• REQUIREMENT
Your answer must be the lines of the material below, exactly as written, from its first line through the line with "### Question 98: Question #58 Topic 2", and no pictures.

• MATERIALS PROVIDED

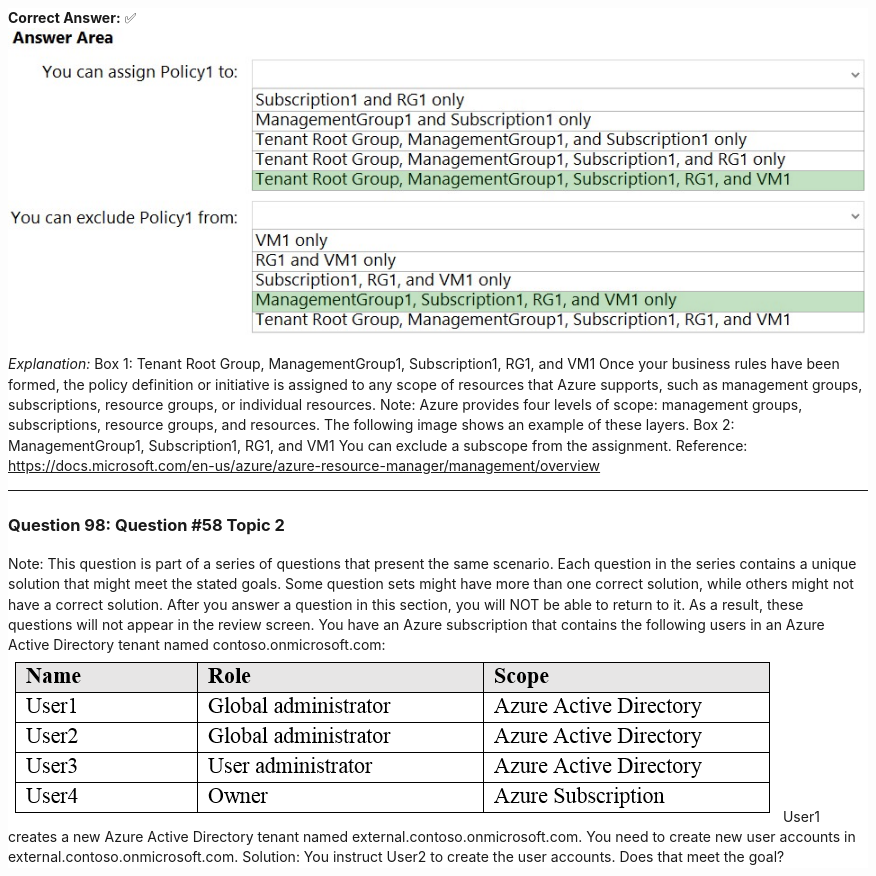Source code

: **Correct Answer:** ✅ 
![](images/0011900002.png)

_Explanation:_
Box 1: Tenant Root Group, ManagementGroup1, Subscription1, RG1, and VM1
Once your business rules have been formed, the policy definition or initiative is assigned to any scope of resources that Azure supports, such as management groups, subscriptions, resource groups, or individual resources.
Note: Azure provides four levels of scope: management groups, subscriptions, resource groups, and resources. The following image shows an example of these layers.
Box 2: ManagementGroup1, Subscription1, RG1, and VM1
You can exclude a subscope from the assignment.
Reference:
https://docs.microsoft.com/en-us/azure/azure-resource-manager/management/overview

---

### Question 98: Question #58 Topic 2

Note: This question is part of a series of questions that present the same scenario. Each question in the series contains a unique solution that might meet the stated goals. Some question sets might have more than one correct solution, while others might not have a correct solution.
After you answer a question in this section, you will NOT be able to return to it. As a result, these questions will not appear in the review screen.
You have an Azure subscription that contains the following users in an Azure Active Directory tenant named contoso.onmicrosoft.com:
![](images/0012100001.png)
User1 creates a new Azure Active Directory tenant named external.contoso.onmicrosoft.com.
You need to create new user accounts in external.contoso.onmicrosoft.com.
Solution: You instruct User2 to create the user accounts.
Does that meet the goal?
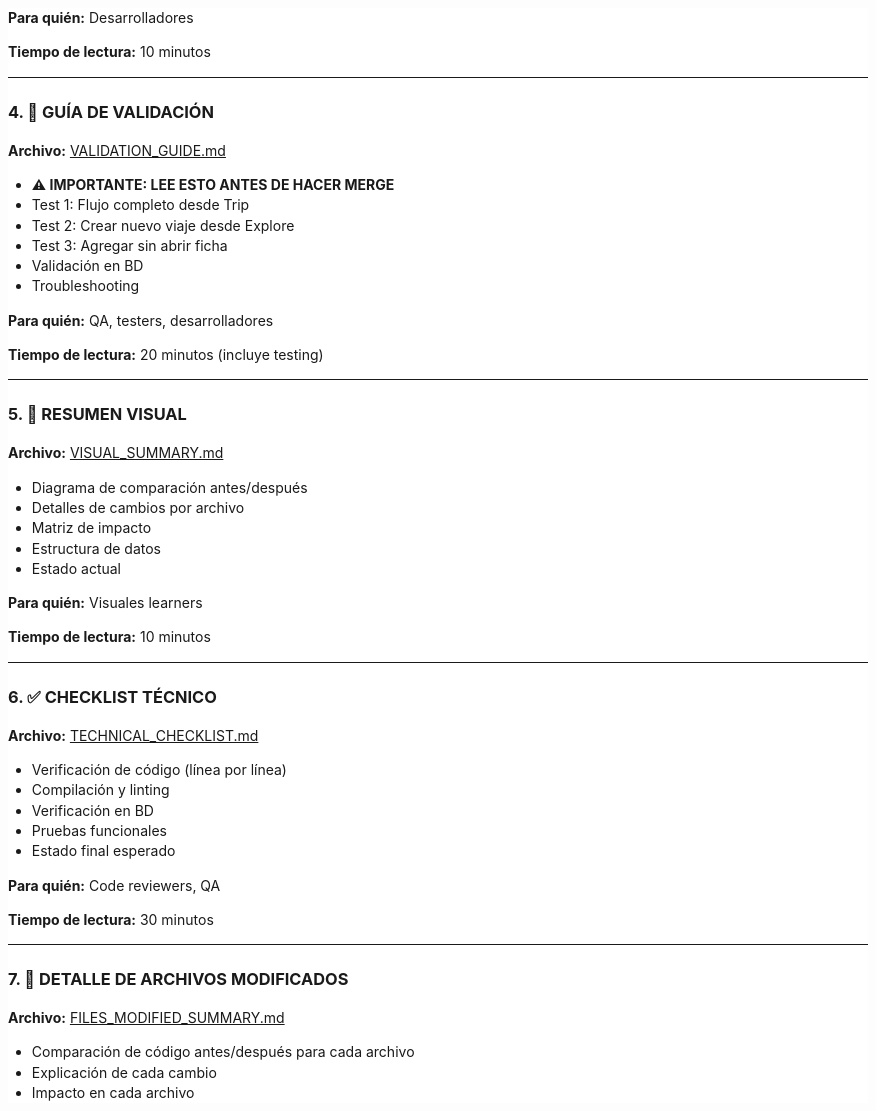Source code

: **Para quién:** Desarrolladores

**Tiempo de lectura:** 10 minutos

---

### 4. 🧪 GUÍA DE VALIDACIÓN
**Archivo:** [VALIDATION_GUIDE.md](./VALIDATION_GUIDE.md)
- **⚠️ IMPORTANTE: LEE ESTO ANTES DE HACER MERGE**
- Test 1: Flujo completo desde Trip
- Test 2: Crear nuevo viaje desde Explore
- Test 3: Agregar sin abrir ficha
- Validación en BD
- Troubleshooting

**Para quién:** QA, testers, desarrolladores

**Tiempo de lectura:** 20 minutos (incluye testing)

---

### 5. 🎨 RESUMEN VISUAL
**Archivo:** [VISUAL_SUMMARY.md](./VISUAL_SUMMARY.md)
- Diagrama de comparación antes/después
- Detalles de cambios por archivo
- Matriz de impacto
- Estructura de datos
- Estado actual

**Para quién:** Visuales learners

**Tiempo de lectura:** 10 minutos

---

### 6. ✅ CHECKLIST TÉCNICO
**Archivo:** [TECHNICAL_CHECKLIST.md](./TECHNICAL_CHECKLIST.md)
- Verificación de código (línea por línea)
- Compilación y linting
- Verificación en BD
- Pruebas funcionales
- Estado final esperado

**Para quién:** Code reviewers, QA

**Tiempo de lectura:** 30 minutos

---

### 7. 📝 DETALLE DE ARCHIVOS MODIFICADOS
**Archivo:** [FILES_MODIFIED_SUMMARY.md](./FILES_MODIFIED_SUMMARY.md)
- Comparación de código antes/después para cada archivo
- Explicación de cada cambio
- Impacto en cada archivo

• TASK OUTPUT
Source code

: **Correct Answer:** ✅ 
![](images/0011900002.png)

_Explanation:_
Box 1: Tenant Root Group, ManagementGroup1, Subscription1, RG1, and VM1
Once your business rules have been formed, the policy definition or initiative is assigned to any scope of resources that Azure supports, such as management groups, subscriptions, resource groups, or individual resources.
Note: Azure provides four levels of scope: management groups, subscriptions, resource groups, and resources. The following image shows an example of these layers.
Box 2: ManagementGroup1, Subscription1, RG1, and VM1
You can exclude a subscope from the assignment.
Reference:
https://docs.microsoft.com/en-us/azure/azure-resource-manager/management/overview

---

### Question 98: Question #58 Topic 2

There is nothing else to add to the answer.